Some industry experts say low-cost carriers in Asia and Europe have been attracting a diverse mix of passengers, while in the United States, the wealthy and middle class look down their noses at low-cost carriers.
Jamie Baker, an analyst at JPMorgan, says he has many college friends who work in London and fly Irish airline Ryanair all the time, but he doesn’t know anyone who has ever been on a Spirit or Frontier flight.
“There is no discrimination against anyone flying Ryanair or easyJet in Europe. Meanwhile — not to criticize Spirit or kick them on the ground — but it’s a kind of airline call,” Baker recently told an audience of airline pilots, who roared with laughter.
Looking at the competition
Delta CEO Ed Bastian is less dismissive of “low-cost carriers” in the US than United’s Kirby.
“I don’t see that part ever going away,” Bastian said this week, after Spirit filed for bankruptcy. “I think there is a market for you.”
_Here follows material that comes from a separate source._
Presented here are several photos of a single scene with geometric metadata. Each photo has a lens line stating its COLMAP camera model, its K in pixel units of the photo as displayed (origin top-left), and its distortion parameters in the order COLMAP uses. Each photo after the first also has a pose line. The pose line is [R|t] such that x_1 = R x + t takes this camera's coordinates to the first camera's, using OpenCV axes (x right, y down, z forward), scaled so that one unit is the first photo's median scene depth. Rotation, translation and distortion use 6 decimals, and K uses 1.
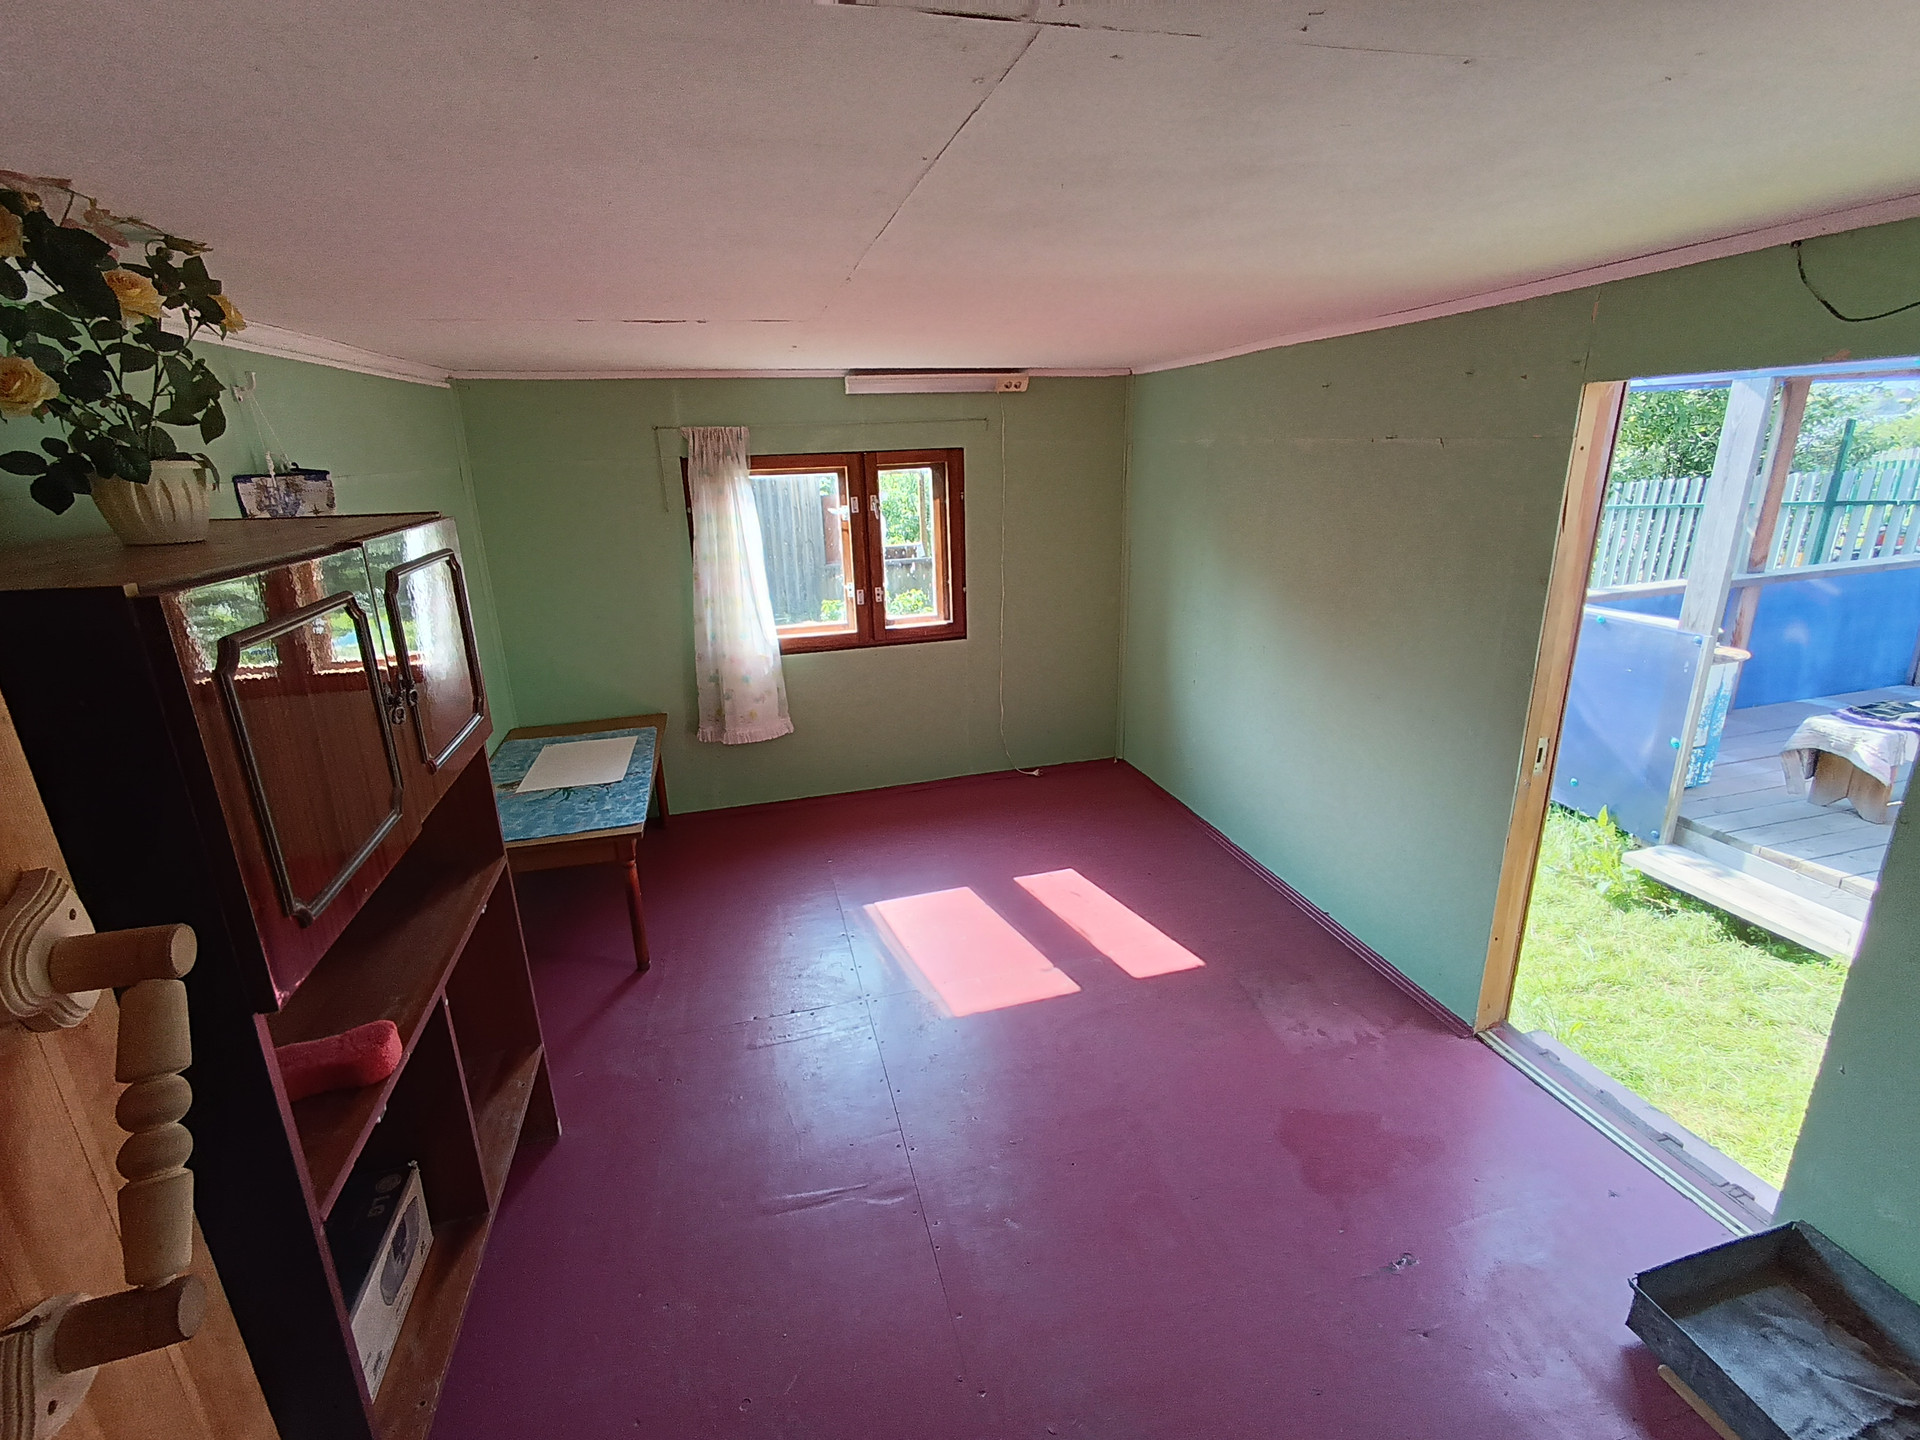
lens RADIAL K [[880.9, 0, 962.4], [0, 880.9, 711.3], [0, 0, 1]] dist [-0.028565, 0.032542]
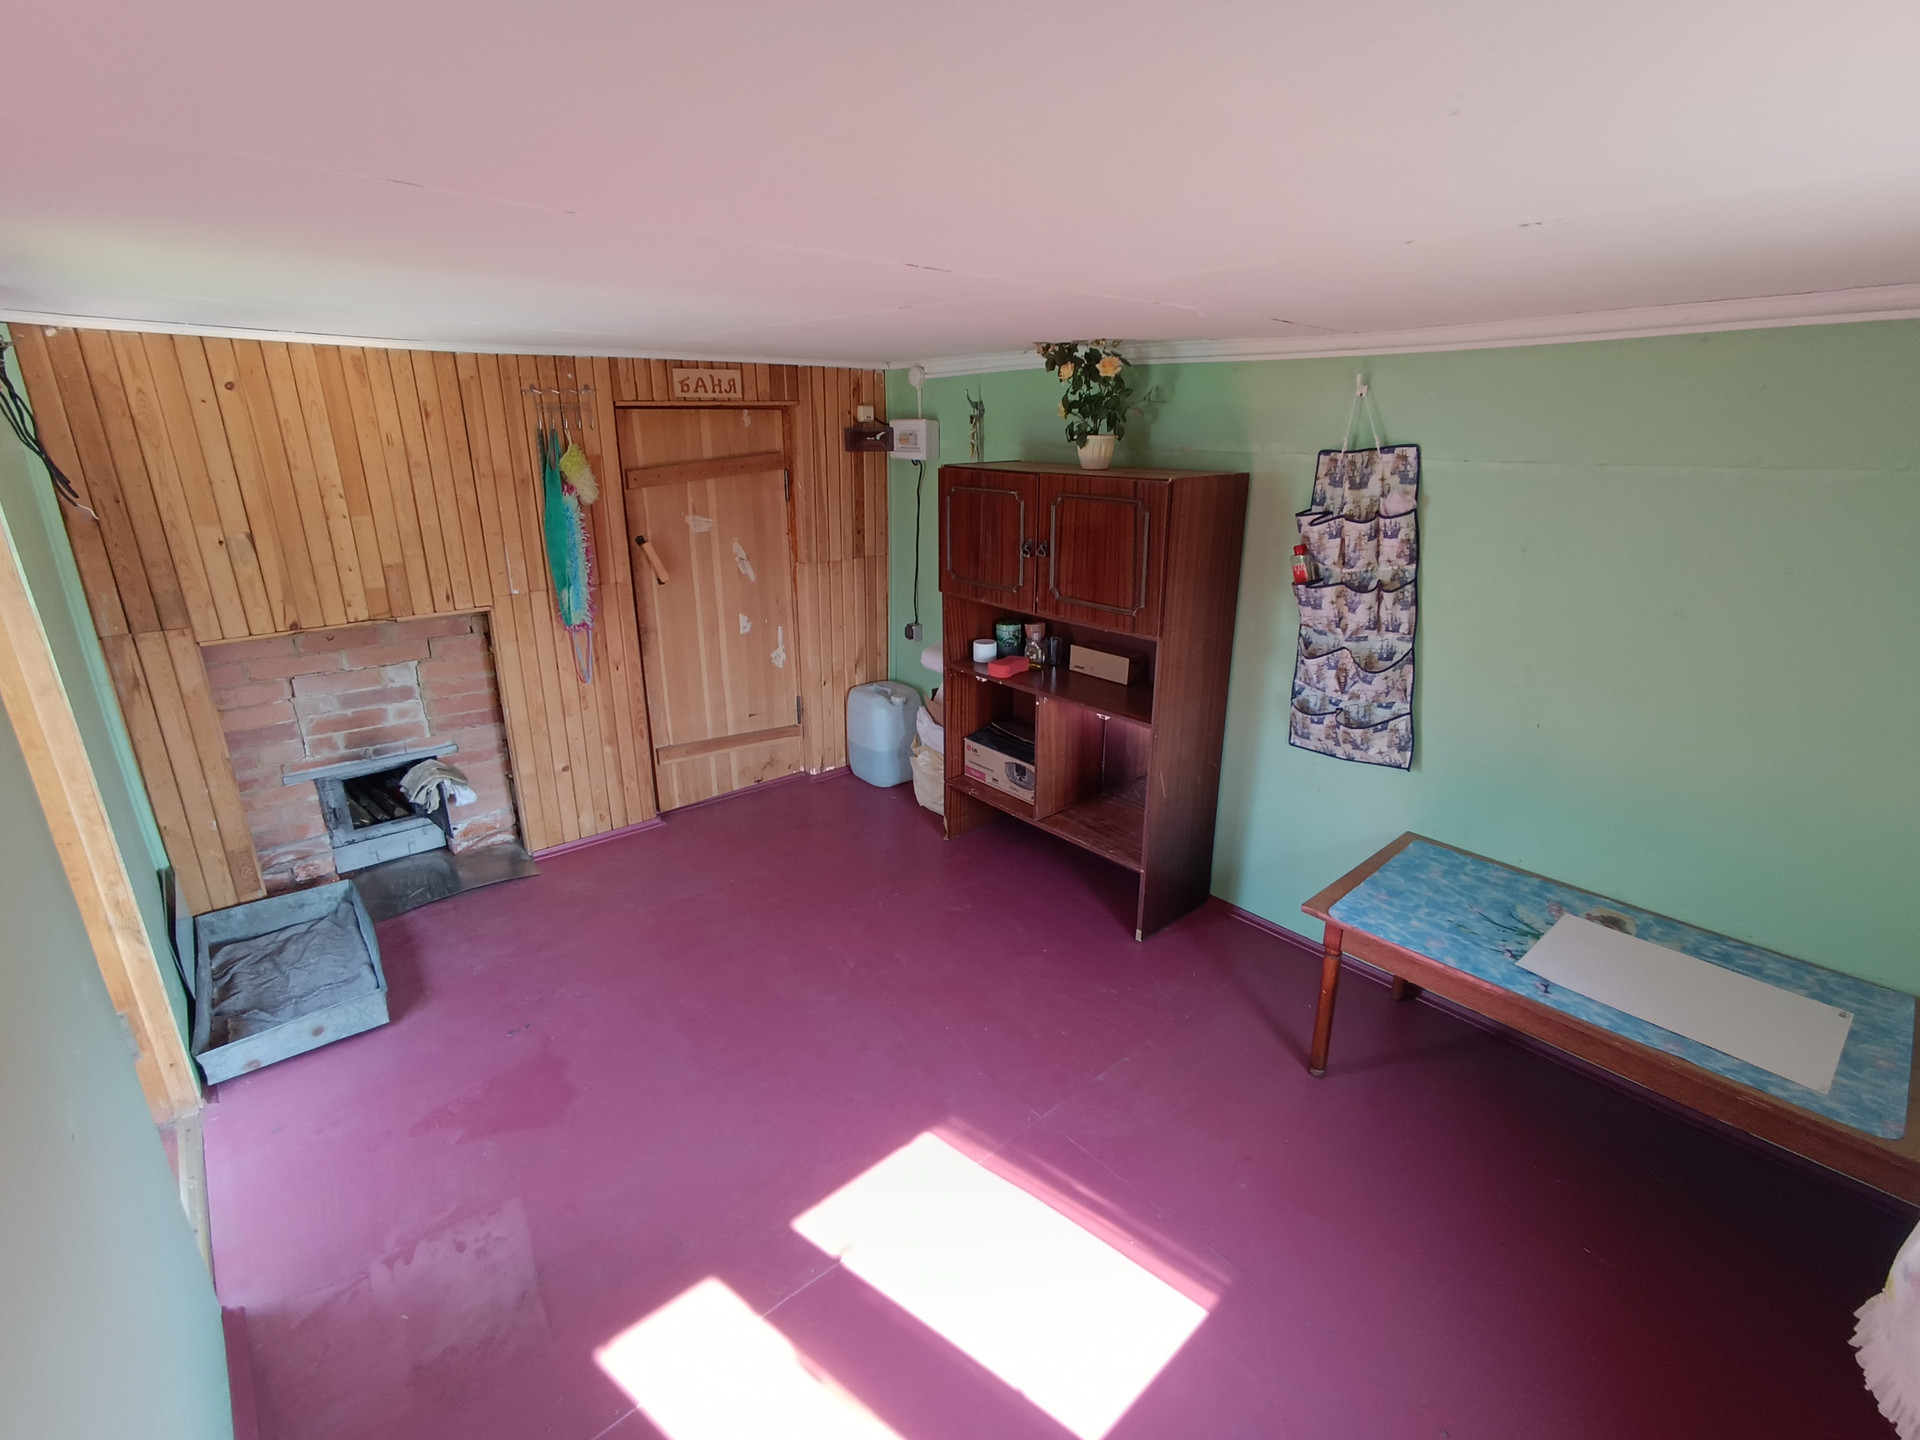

At the same time, he said the increase in the rate of low-cost carriers has no effect on his airline. Delta has targeted high-end travelers but also introduced basic economy fares over the past decade, when discounts emerged as a growing threat to poach other Delta customers.
“Just calling yourself a premium carrier and actually being a premium carrier are two completely different things,” said Bastian. “It’s not about the size of the seat or how much room you have; the whole experience.”